Y en lo político, dos países cuyos aparatos estatales han sido capturados por un febril nacionalismo de derechas -sacrificial, anti-inmigrante, caótico- cuya energía oscura y mirada pesimista proviene de fantasías imperialistas y la banal ambición del colonialismo interno. Se trata de un nacionalismo financiado por súper-ricos cuyos domicilios y capitales hace rato han abandonado las naciones que con tanto ahínco dicen defender. Sin embargo, el ejecutivo y sus ministros hablan de recuperación económica y política, de retomar el control y liberarse o liberar a los vecinos, como si vivieran en otro país. Valga la pregunta a sus dirigentes: ¿En que país viven?

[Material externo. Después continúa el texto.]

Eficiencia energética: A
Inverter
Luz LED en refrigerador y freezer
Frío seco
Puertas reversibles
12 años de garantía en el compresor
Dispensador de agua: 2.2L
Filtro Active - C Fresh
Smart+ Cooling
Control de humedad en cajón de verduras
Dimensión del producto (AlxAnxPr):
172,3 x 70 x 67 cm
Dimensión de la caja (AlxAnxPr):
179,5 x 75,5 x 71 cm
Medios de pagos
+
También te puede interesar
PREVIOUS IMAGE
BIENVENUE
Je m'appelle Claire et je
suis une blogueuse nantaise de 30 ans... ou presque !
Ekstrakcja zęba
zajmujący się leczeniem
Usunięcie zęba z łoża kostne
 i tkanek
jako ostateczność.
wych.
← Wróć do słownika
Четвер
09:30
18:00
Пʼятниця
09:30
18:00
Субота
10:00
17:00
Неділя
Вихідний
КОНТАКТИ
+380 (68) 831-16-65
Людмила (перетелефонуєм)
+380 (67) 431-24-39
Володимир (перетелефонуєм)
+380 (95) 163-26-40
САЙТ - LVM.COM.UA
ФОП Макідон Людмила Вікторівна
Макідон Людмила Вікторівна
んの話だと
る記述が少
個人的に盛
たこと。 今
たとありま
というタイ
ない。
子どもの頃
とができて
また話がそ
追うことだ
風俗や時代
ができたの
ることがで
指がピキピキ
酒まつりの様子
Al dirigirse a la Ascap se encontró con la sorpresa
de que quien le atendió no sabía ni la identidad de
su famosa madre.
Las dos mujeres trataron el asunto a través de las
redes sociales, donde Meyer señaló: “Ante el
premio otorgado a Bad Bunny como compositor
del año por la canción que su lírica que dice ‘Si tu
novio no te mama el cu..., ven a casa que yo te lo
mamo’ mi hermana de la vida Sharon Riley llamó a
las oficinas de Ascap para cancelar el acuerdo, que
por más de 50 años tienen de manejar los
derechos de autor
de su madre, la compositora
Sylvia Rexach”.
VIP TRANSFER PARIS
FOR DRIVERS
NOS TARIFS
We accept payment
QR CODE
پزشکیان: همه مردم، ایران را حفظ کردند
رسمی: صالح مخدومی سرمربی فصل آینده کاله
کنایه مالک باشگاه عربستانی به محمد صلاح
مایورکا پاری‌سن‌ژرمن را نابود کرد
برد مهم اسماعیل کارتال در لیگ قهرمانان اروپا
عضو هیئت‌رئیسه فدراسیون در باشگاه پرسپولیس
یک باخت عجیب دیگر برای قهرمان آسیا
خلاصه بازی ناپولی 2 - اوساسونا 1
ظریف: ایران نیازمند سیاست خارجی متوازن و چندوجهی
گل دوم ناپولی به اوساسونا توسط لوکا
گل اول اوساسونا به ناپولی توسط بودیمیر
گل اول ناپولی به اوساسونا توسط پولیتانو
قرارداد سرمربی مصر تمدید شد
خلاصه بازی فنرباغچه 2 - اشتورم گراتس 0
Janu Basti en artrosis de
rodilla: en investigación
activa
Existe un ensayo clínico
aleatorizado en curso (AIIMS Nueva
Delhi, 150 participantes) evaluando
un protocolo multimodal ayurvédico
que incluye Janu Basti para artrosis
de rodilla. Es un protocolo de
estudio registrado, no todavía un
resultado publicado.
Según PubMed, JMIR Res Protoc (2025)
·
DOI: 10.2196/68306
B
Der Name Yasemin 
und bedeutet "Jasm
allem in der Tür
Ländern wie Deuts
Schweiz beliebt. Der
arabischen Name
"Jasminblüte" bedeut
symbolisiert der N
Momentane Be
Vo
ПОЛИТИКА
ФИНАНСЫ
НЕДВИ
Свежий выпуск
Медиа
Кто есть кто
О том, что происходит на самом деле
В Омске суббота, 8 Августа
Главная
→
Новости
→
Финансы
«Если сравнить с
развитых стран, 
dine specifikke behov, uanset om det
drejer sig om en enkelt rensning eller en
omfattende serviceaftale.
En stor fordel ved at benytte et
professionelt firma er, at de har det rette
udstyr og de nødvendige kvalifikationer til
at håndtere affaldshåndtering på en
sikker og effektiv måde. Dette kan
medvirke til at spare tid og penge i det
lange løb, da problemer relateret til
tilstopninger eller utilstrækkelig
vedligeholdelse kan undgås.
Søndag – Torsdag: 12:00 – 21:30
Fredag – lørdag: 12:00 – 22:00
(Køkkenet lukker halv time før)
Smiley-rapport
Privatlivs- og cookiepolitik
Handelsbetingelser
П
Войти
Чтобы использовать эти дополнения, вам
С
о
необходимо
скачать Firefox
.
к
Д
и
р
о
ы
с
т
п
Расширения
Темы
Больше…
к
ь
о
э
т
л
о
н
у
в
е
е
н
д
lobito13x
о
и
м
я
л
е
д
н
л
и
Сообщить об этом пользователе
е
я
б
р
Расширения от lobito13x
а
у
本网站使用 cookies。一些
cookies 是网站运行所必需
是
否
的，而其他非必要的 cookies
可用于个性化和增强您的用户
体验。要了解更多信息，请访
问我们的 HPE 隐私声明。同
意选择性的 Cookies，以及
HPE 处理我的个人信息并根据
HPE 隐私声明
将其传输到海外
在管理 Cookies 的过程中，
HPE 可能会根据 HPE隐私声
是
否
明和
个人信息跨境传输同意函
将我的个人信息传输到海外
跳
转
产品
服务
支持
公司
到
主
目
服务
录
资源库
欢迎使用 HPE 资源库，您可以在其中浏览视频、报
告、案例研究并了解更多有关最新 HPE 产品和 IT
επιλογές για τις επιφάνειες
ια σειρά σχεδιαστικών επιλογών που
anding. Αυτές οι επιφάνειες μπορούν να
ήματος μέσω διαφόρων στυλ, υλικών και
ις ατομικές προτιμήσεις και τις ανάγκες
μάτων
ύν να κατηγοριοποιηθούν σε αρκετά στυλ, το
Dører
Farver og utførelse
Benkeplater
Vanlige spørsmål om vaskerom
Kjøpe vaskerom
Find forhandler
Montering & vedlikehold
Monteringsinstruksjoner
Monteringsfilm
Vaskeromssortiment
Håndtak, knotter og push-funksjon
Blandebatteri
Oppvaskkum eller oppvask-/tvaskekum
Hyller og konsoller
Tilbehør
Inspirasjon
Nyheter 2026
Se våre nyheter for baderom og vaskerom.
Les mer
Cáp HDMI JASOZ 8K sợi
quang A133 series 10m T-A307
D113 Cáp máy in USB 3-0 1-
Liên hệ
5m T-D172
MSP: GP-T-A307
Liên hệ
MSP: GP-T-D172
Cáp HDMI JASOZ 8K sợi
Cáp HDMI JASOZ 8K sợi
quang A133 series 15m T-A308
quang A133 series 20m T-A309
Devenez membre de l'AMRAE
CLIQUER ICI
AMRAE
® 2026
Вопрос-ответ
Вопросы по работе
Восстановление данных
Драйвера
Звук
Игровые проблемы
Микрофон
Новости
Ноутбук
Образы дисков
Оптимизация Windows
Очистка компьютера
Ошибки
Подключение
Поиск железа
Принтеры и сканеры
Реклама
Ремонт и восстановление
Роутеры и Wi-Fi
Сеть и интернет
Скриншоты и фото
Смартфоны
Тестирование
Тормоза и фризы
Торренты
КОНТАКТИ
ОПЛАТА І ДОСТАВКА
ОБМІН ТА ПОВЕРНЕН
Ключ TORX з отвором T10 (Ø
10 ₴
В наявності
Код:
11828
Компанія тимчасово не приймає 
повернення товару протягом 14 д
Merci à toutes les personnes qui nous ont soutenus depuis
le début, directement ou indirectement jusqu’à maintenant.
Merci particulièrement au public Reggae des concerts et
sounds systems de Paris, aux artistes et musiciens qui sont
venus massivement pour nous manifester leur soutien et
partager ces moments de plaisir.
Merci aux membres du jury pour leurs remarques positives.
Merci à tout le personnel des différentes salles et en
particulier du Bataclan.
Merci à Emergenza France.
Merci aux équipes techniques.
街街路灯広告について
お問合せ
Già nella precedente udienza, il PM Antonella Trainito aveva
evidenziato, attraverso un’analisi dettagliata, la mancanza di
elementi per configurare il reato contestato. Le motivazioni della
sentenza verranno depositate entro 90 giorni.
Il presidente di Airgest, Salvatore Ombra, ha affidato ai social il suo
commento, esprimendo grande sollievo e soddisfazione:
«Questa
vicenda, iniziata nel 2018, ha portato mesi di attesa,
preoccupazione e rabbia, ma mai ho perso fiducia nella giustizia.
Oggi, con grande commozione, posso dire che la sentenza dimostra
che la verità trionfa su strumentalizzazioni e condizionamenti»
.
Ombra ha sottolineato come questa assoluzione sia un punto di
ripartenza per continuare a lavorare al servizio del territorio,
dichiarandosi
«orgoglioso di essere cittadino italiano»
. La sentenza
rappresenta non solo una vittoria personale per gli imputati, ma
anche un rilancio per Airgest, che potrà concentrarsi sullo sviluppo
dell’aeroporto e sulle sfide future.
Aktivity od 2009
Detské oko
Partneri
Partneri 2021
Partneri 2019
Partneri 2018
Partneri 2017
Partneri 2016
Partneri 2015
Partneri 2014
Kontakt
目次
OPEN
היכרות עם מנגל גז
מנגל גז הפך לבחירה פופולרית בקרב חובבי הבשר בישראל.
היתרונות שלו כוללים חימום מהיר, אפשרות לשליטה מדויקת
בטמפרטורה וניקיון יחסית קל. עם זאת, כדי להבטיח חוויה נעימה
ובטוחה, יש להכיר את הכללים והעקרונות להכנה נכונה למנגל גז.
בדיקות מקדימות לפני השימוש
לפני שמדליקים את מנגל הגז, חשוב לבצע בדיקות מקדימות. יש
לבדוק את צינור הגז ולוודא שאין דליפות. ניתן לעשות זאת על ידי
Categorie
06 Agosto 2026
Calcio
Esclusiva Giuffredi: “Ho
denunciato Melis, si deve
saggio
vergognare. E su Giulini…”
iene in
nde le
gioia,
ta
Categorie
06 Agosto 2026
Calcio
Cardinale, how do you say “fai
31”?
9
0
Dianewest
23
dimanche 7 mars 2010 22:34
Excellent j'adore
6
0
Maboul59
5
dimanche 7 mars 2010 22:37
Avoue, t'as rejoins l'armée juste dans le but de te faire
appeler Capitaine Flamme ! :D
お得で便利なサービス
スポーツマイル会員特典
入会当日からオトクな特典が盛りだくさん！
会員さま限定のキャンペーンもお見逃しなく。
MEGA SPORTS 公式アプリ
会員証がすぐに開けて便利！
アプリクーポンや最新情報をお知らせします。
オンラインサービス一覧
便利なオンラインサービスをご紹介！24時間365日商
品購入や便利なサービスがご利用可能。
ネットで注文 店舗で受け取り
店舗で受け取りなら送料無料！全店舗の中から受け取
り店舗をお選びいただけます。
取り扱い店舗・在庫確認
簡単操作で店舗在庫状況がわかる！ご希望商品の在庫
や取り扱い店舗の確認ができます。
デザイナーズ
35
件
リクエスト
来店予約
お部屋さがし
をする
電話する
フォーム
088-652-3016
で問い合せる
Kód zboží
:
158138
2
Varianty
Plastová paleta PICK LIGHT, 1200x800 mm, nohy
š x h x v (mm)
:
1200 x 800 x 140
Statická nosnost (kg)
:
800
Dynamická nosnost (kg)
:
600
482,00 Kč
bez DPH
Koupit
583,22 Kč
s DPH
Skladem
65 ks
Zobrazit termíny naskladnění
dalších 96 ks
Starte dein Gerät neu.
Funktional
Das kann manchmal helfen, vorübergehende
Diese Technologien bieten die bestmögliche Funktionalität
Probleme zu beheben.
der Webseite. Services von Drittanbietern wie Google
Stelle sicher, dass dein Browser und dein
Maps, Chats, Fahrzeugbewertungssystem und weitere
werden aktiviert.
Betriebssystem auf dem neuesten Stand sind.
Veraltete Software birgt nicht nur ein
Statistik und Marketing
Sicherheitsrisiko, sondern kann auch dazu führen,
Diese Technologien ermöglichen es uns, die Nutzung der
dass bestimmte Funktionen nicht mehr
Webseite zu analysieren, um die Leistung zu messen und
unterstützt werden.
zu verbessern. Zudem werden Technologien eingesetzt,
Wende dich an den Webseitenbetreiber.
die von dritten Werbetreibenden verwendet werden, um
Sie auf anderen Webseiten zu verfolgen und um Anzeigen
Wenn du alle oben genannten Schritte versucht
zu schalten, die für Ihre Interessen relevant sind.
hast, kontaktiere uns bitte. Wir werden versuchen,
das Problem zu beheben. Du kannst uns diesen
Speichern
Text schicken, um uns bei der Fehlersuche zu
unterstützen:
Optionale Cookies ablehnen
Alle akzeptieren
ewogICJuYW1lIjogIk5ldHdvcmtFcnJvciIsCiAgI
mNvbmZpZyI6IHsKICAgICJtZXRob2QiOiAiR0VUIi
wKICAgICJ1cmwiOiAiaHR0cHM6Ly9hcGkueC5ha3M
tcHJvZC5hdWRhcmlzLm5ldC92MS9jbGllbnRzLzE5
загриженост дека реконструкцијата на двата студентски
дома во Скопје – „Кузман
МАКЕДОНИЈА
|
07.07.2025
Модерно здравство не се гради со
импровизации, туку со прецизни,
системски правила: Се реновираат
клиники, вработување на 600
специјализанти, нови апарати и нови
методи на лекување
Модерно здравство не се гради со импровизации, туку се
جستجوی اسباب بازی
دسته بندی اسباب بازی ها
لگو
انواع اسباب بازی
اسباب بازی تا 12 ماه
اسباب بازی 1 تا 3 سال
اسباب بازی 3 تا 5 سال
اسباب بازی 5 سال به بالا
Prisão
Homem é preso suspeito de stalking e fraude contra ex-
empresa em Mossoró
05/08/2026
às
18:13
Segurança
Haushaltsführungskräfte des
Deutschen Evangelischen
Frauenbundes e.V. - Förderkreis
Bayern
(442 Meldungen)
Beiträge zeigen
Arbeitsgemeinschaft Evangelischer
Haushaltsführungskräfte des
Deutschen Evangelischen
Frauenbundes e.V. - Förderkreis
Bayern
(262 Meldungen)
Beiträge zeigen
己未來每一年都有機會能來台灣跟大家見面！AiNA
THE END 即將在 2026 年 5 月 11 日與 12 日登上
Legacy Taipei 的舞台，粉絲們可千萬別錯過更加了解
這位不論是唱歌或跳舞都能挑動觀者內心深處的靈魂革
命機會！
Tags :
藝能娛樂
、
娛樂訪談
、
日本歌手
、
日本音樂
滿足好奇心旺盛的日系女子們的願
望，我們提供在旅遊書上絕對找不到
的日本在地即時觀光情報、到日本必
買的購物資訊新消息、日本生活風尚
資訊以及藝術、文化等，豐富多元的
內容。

Un país de fantasía: la fantasía llamada brexit, en un caso. La fantasía llamada guerra sin fin, en el otro. Ambas fantasías colectivas atadas a una mirada pesimista eternizante, delirante, según la cual ya estamos en el fin de la historia y por ello ninguna alternativa es posible o deseable. De allí su actitud intolerante y su instinto de muerte.  Dos países, Gran Bretaña y Colombia, tan diferentes y sin embargo tan parecidos. Ambos países necesitan una visión y un comienzo diferentes.